I have spent some time recently interviewing some kind owners who have rescued leopard geckos, so they can share their stories and their tips for getting the geckos healthy again.
At the end of each post I will summarise the key issues, things to take away, and best pieces of advice so hopefully it can help somebody else too.
Today I am speaking to Ryley Maddox who runs the Instagram account @ryleymaddox98 about her rescue leopard gecko, Drago.
Leopard Gecko Care: Hi, so where did you rescue Drago from? What kind of condition did you find him in?
@ryleymaddox98: My mom lives in a cul-de-sac and the house next door to hers was foreclosed on and the tenants were evicted. The days following, they piled all of their trash and furniture on the kerb for the trash pick up.
So, my family is pretty nosy (thank god) and was going through the pile to see if there was anything salvageable. Amongst garbage bags filled with trash, splinters, wood legs of chairs and sawdust, there was a foggy translucent box full of a straw hat and dirt.
My sister picked it up, and opened it only to find a skinny juvenile leopard gecko. My mom and sister immediately called me, so I swung by, picked him up and rushed him home.

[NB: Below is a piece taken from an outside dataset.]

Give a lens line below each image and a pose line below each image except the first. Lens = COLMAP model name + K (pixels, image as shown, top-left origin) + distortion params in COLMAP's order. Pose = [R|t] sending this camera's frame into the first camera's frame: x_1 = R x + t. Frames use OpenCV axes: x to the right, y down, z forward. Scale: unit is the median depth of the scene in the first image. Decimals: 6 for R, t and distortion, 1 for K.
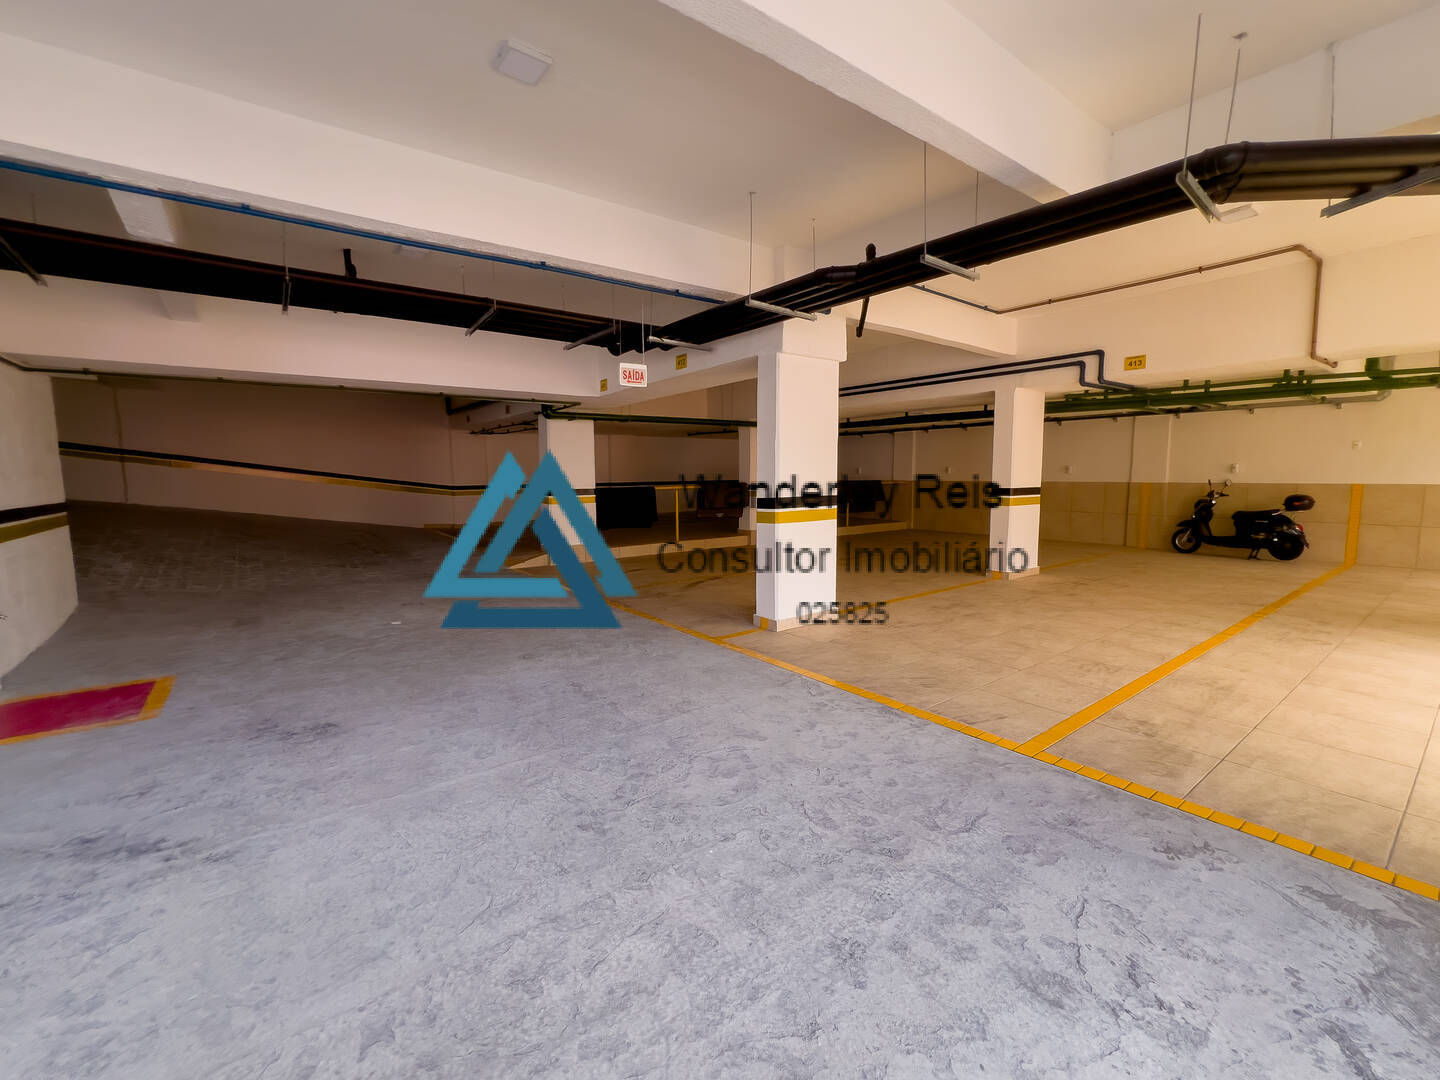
lens RADIAL K [[595.0, 0, 705.9], [0, 595.0, 540.1], [0, 0, 1]] dist [-0.015502, 0.004802]
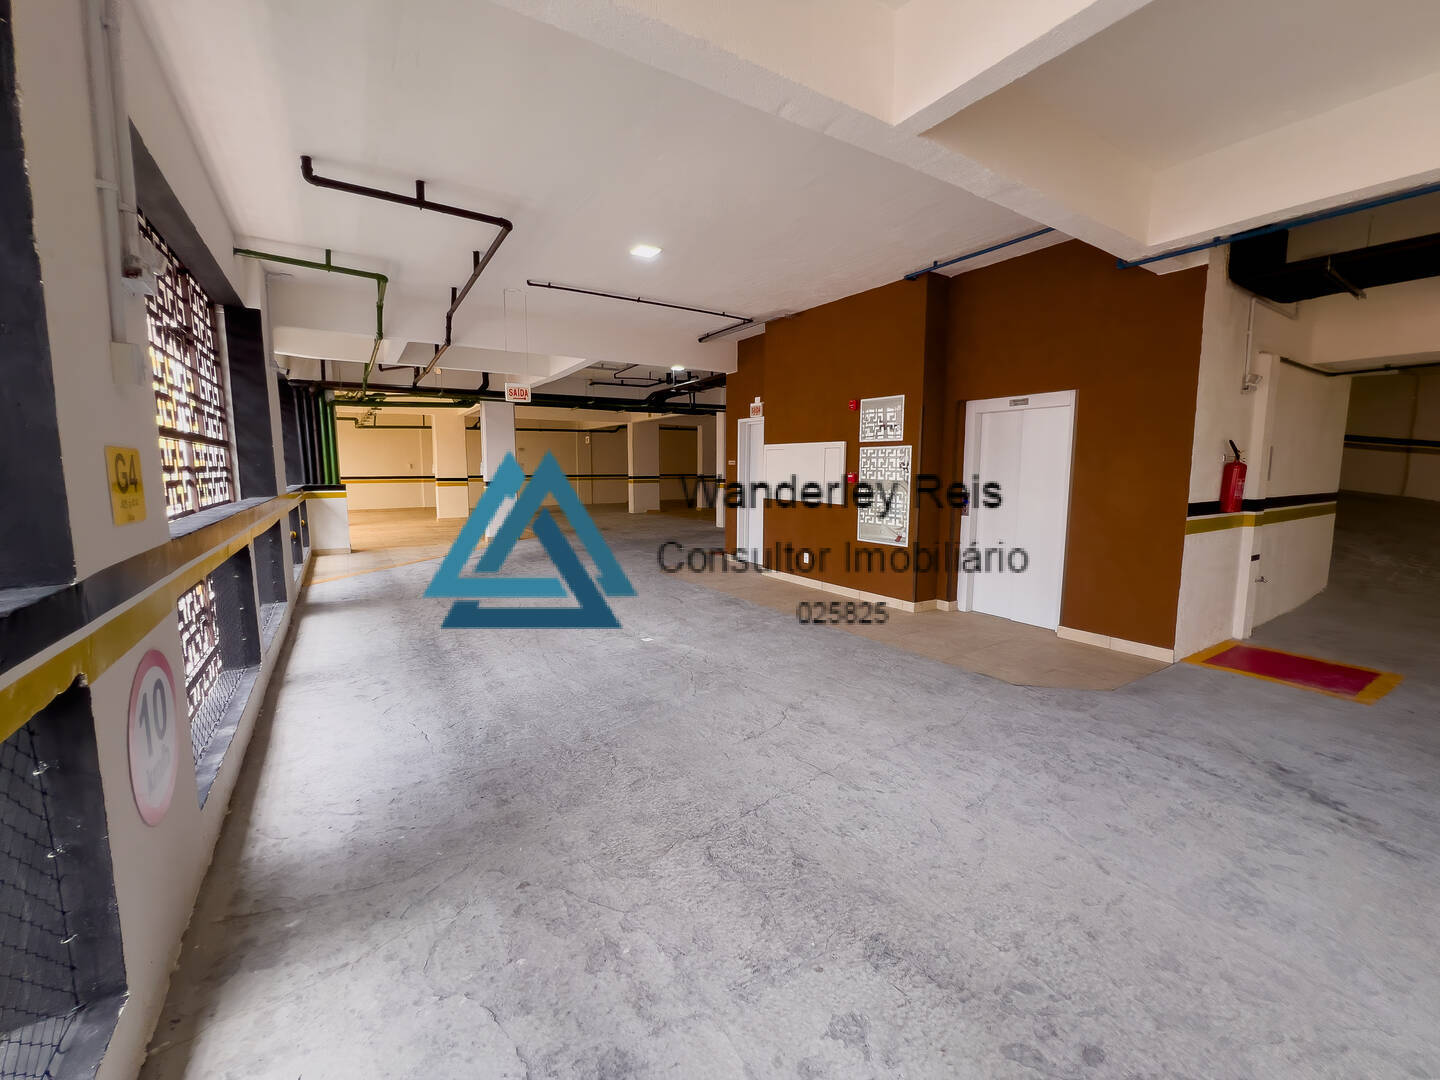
lens RADIAL K [[595.0, 0, 716.8], [0, 595.0, 537.3], [0, 0, 1]] dist [-0.015502, 0.004802]
pose [[-0.072656, 0.120245, -0.990082, 0.177124], [-0.109461, 0.985747, 0.127751, 0.011848], [0.991332, 0.117658, -0.058459, -0.142008]]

Leopard Gecko Care: That is disgusting and so cruel to leave him abandoned like that. I don’t know how people can live with themselves! What did you do when you got home?
@ryleymaddox98: He was freezing and severely dehydrated. I set up a little 10 gallon quarantine tank, gave him an underground tank heater and he immediately plopped down on it and proceeded to sleep for 2 days.
Leopard Gecko Care: He’s so lucky that you found him and gave him the correct conditions straight away! How’s he doing now?
@ryleymaddox98: He progressively started to eat more and more, and he didn’t seem to have ever had supplements or supplemental heating, but he slowly gained weight gram after gram.
When I got him he was a mere 24 grams, and today we are a solid 67 grams!
The first time he stepped onto my hands to be picked up, I couldn’t stop crying.
Leopard Gecko Care: That’s amazing, you have done so well with him. Thank you so much for sharing your story!
Key points to take away:
- If you need to rehome your leopard gecko, there ARE options. Please don’t just release them into the wild where they will die, and don’t throw them away or abandon them! See: What is the best way to re-home my leopard gecko?
- It’s a good idea to quarantine your gecko if you have just rescued it, until it has been checked for parasites and diseases. You don’t want this to be passed onto any other reptiles you own.
- Make sure you know the best conditions to put your gecko into, with the correct setup and heating.